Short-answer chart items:
-- Opening Marker --

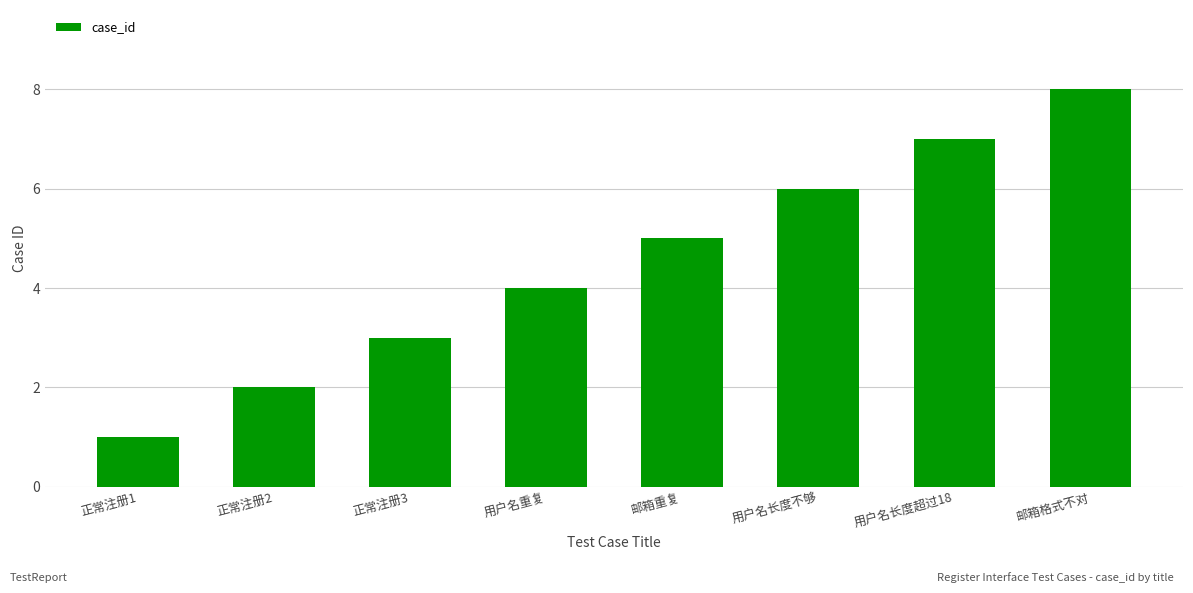

Reading left to right, transcribe all the data shown in this chart.

正常注册1=1	正常注册2=2	正常注册3=3	用户名重复=4	邮箱重复=5	用户名长度不够=6	用户名长度超过18=7	邮箱格式不对=8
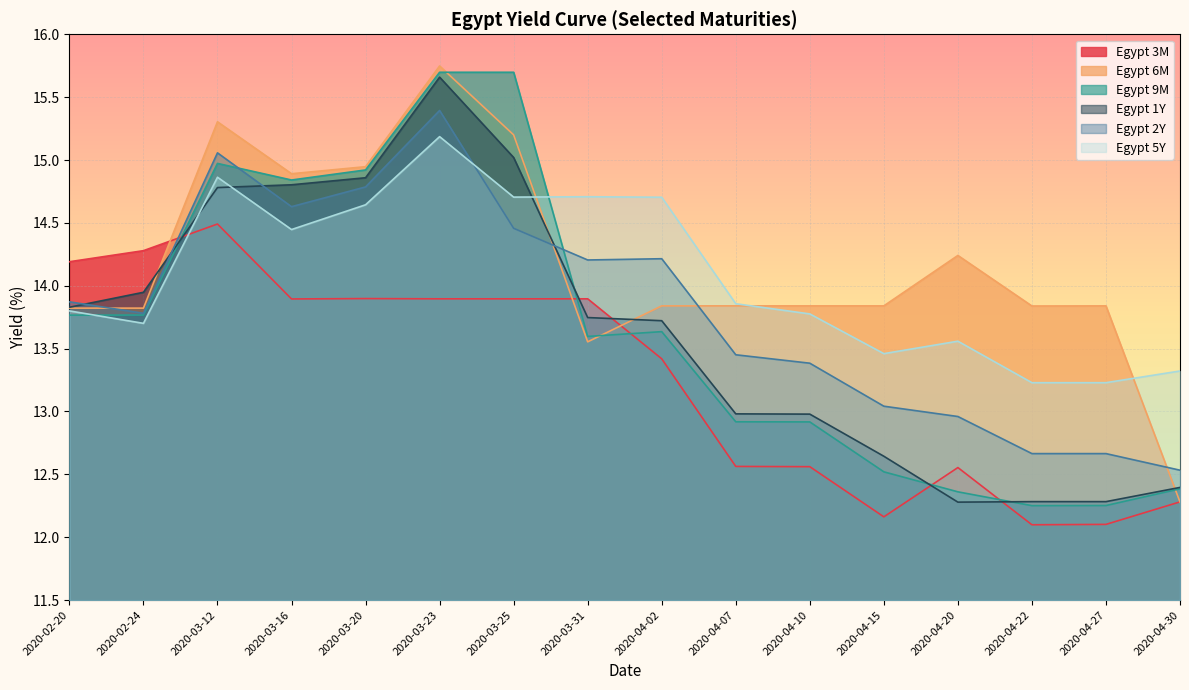

Which series has the widest spread of values?

Egypt 6M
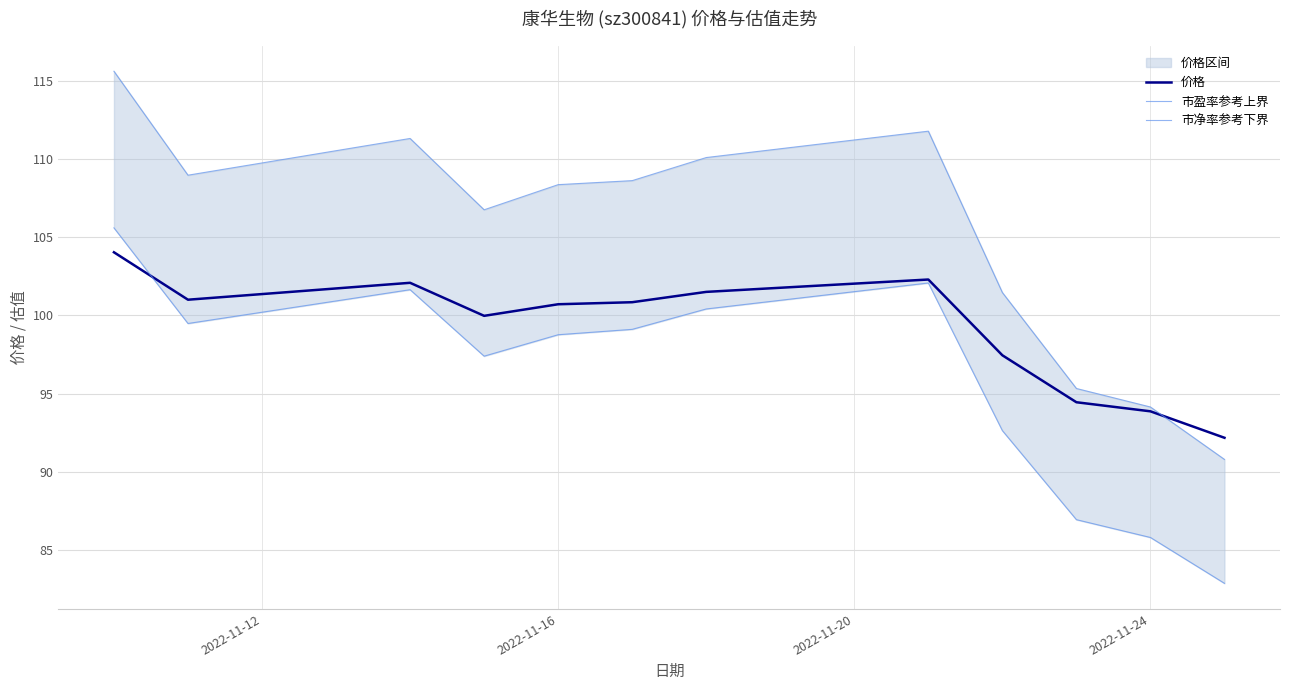

What is the highest value of the 价格 series?

104.0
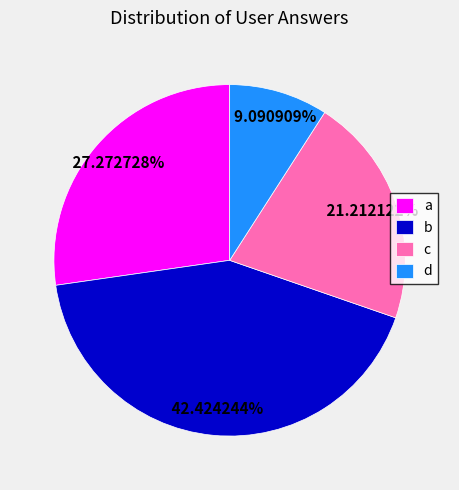

What percentage is the a slice, to the nearest percent?

27%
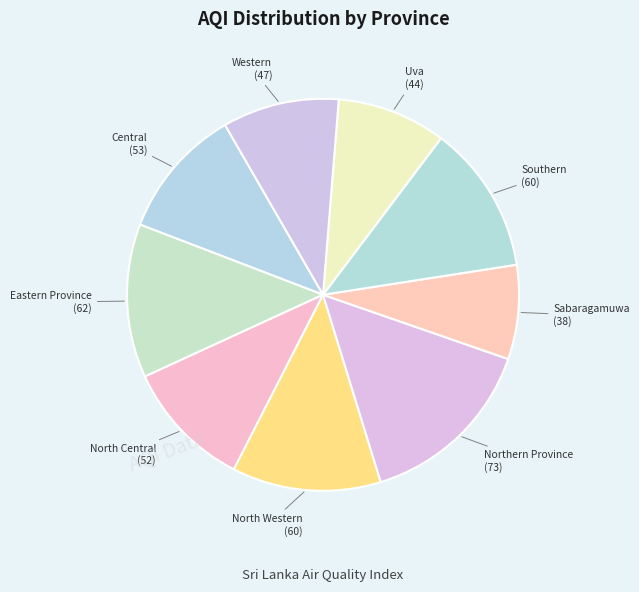

How many segments does this pie chart have?

9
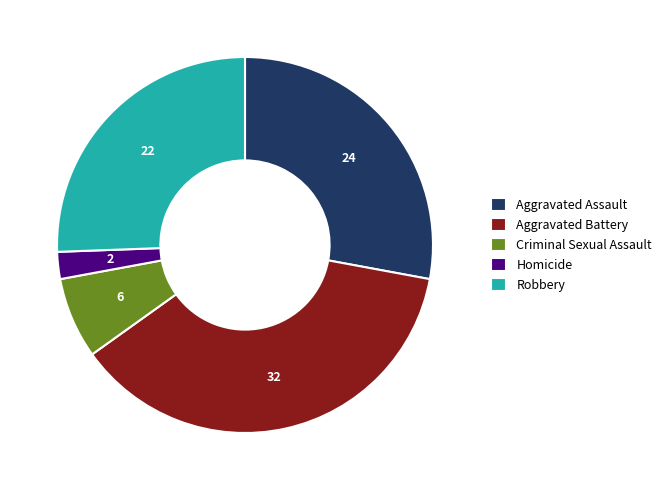

Do Robbery and Homicide together represent more than half of the pie?

No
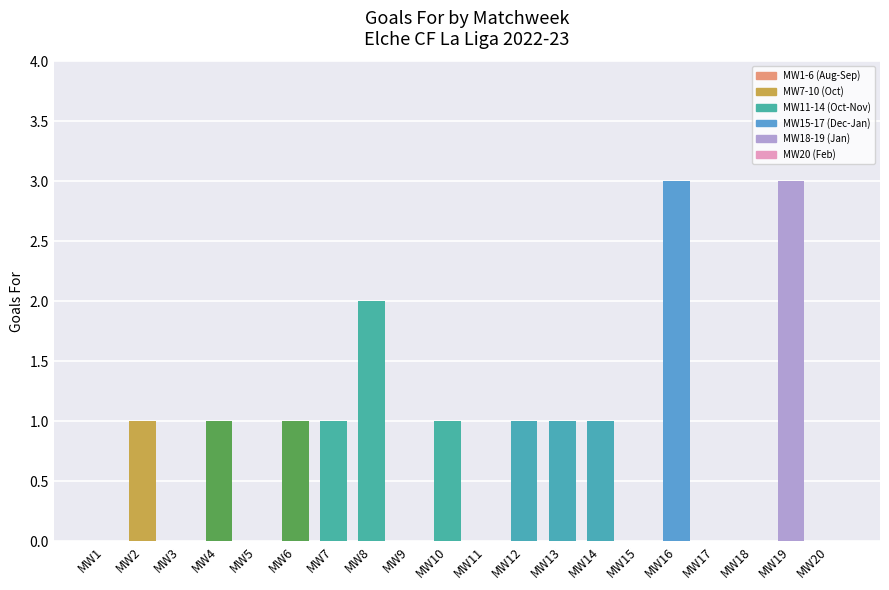

Between MW4 and MW8, which is larger?

MW8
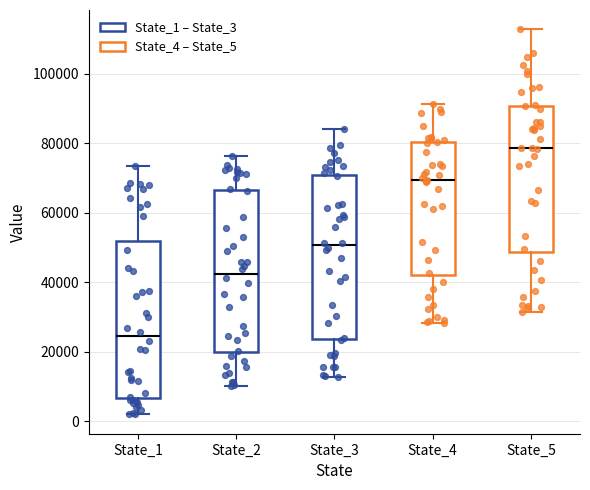

Reading left to right, read every box against the y-axis: the position of its median line, the range the box covers, and the ends of its whiskers. The values are not printed on the chart, so give them approximately, as read against the axis.

State_1: median 24000, box 6000 to 52000, whiskers 2000 to 74000
State_2: median 42000, box 20000 to 66000, whiskers 10000 to 76000
State_3: median 50000, box 24000 to 70000, whiskers 12000 to 84000
State_4: median 70000, box 42000 to 80000, whiskers 28000 to 92000
State_5: median 78000, box 48000 to 90000, whiskers 32000 to 112000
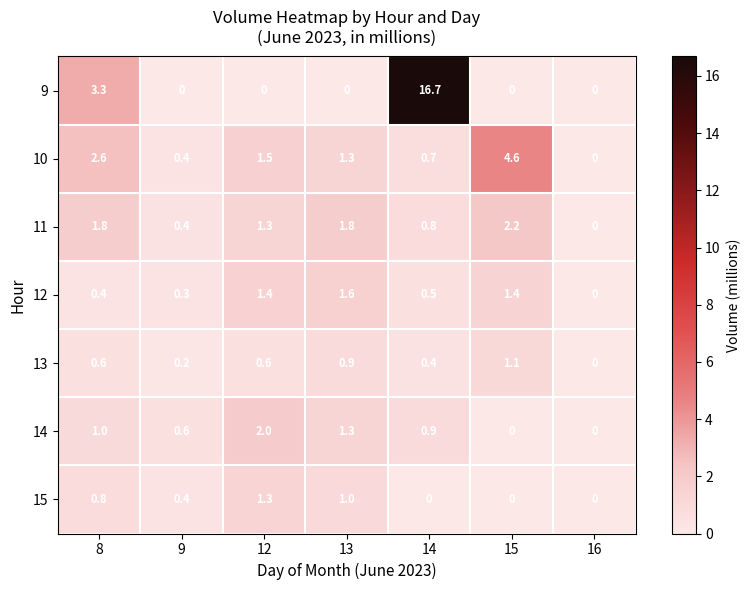

Which series has the largest range (max minus min)?

9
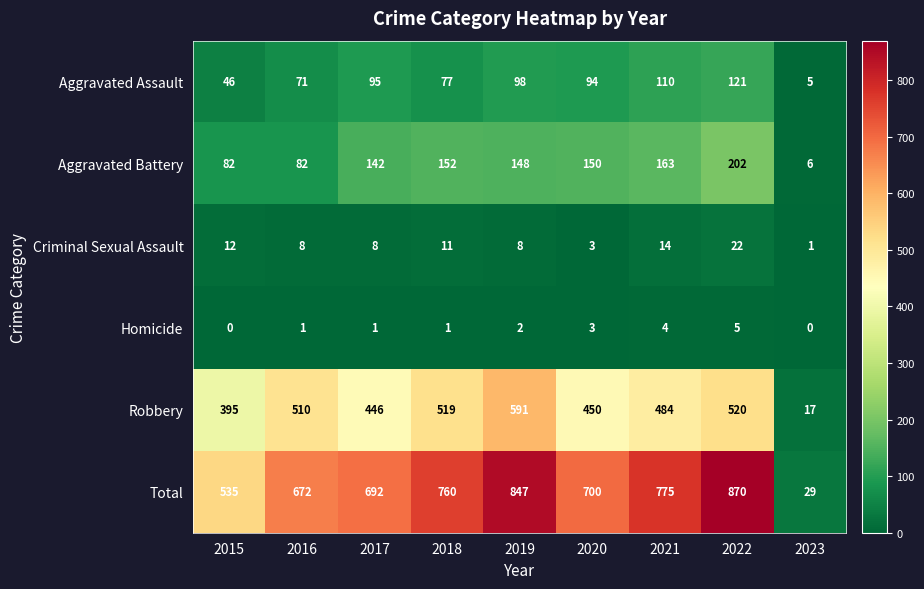

Which series has the largest total across all categories?

Total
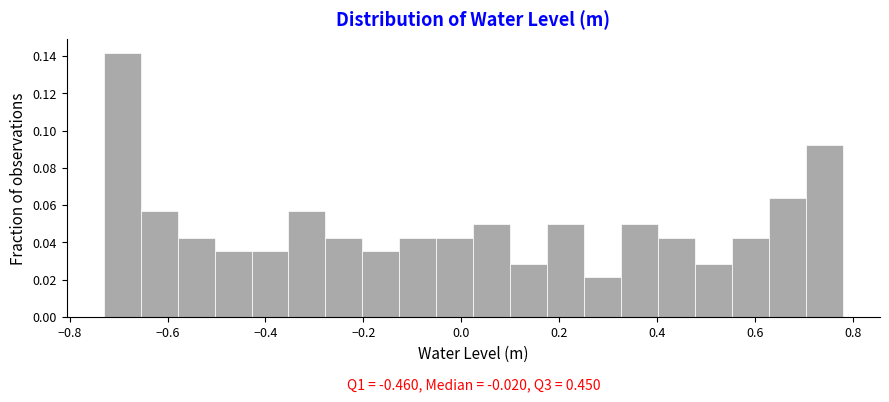

Around what value on the x-axis is the tallest bar? Give the approximate position of its centre, as read against the axis.

-0.70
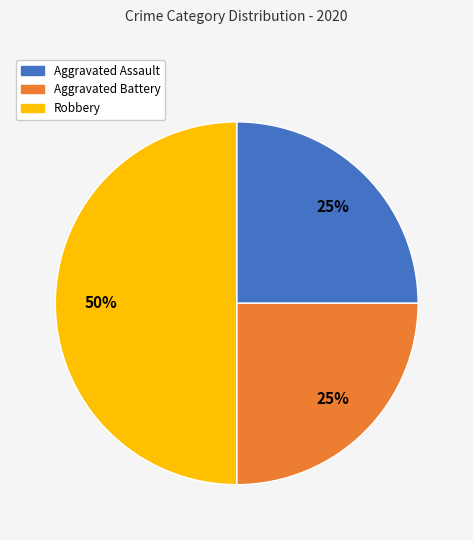

Combined, do Aggravated Battery and Robbery account for over 50%?

Yes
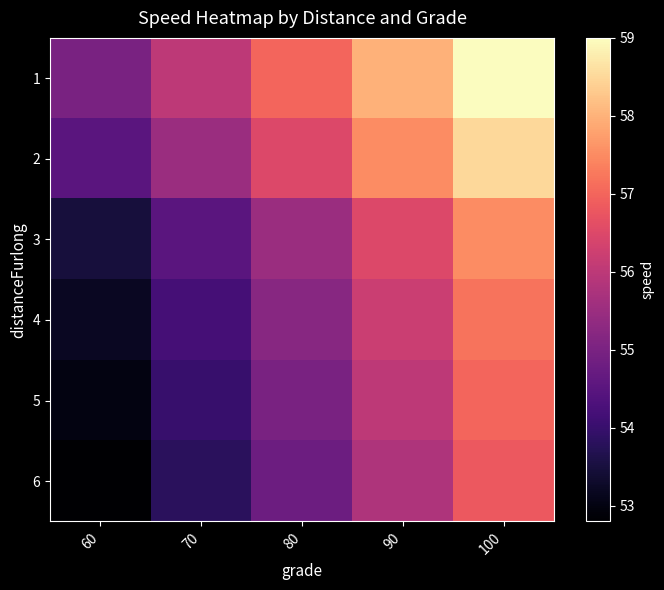

How many distinct data groups are displayed?

6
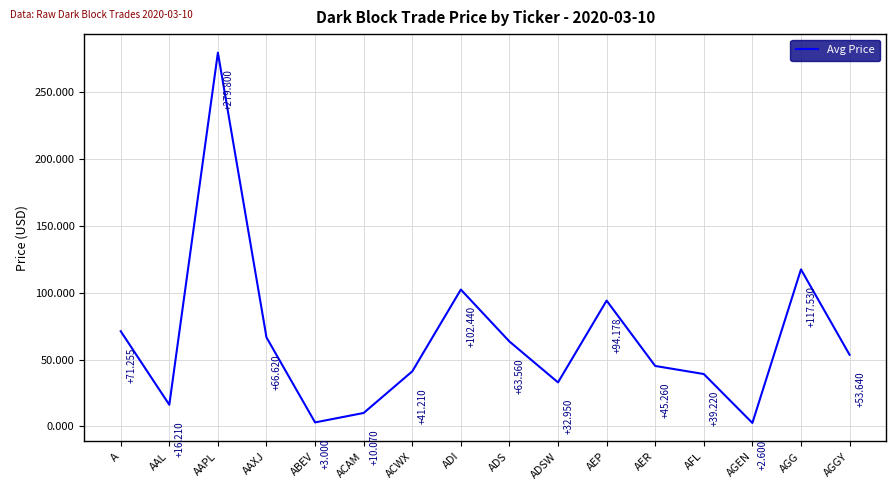

At which category does the data reach its first local peak?

AAPL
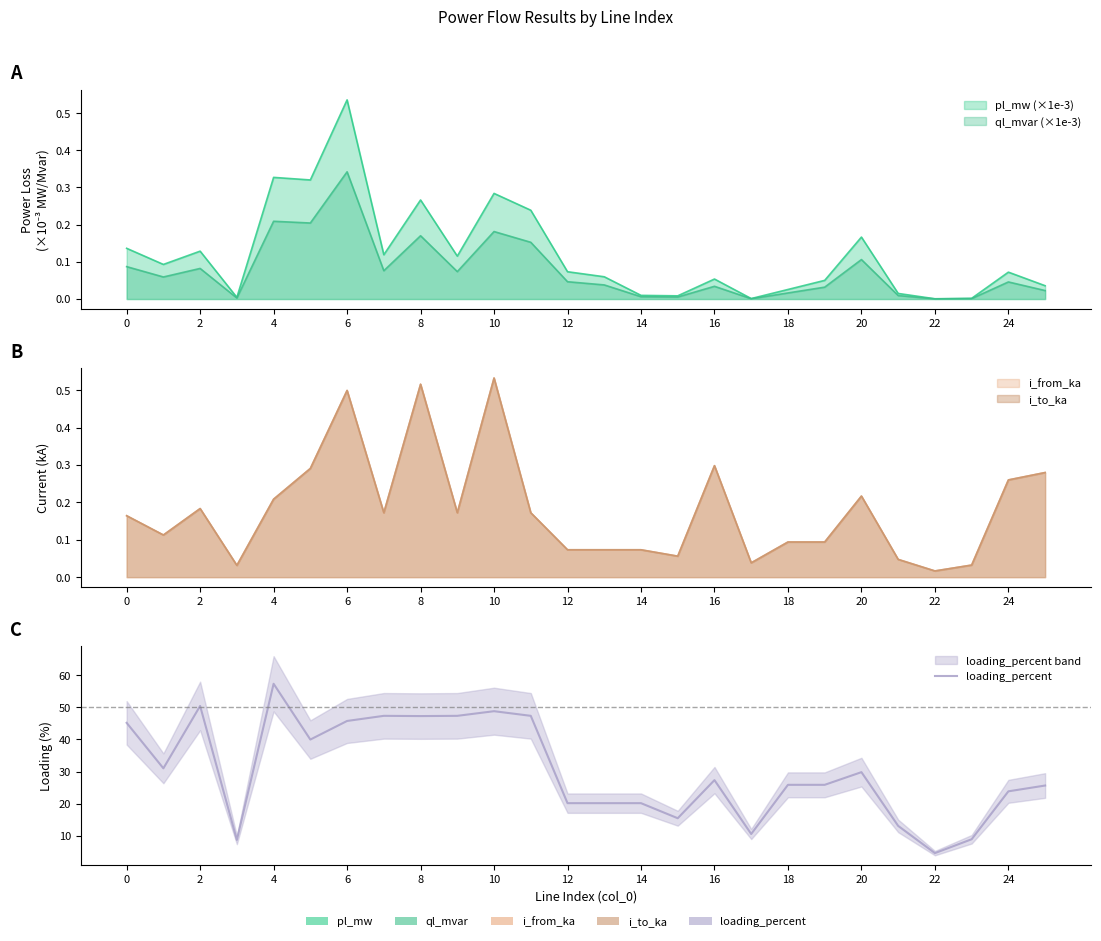

True or false: the data has more than 1 interior local peaks.

True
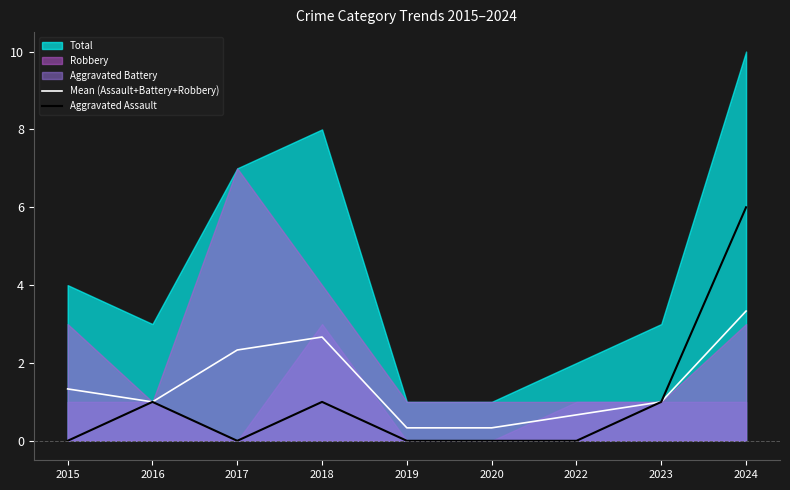

Is the value of Mean (Assault+Battery+Robbery) at 2022 greater than the value of Aggravated Assault at 2024?

No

-- Closing Marker --

Rewrite all of the items above with every "series" swapped for "dataset" and nothing else changed. Leave the pictures out of your answer.

Reading left to right, transcribe all the data shown in this chart.

正常注册1=1	正常注册2=2	正常注册3=3	用户名重复=4	邮箱重复=5	用户名长度不够=6	用户名长度超过18=7	邮箱格式不对=8

Which dataset has the widest spread of values?

Egypt 6M

What is the highest value of the 价格 dataset?

104.0

What percentage is the a slice, to the nearest percent?

27%

How many segments does this pie chart have?

9

Do Robbery and Homicide together represent more than half of the pie?

No

Between MW4 and MW8, which is larger?

MW8

Reading left to right, read every box against the y-axis: the position of its median line, the range the box covers, and the ends of its whiskers. The values are not printed on the chart, so give them approximately, as read against the axis.

State_1: median 24000, box 6000 to 52000, whiskers 2000 to 74000
State_2: median 42000, box 20000 to 66000, whiskers 10000 to 76000
State_3: median 50000, box 24000 to 70000, whiskers 12000 to 84000
State_4: median 70000, box 42000 to 80000, whiskers 28000 to 92000
State_5: median 78000, box 48000 to 90000, whiskers 32000 to 112000

Which dataset has the largest range (max minus min)?

9

Which dataset has the largest total across all categories?

Total

Around what value on the x-axis is the tallest bar? Give the approximate position of its centre, as read against the axis.

-0.70

Combined, do Aggravated Battery and Robbery account for over 50%?

Yes

How many distinct data groups are displayed?

6

At which category does the data reach its first local peak?

AAPL

True or false: the data has more than 1 interior local peaks.

True

Is the value of Mean (Assault+Battery+Robbery) at 2022 greater than the value of Aggravated Assault at 2024?

No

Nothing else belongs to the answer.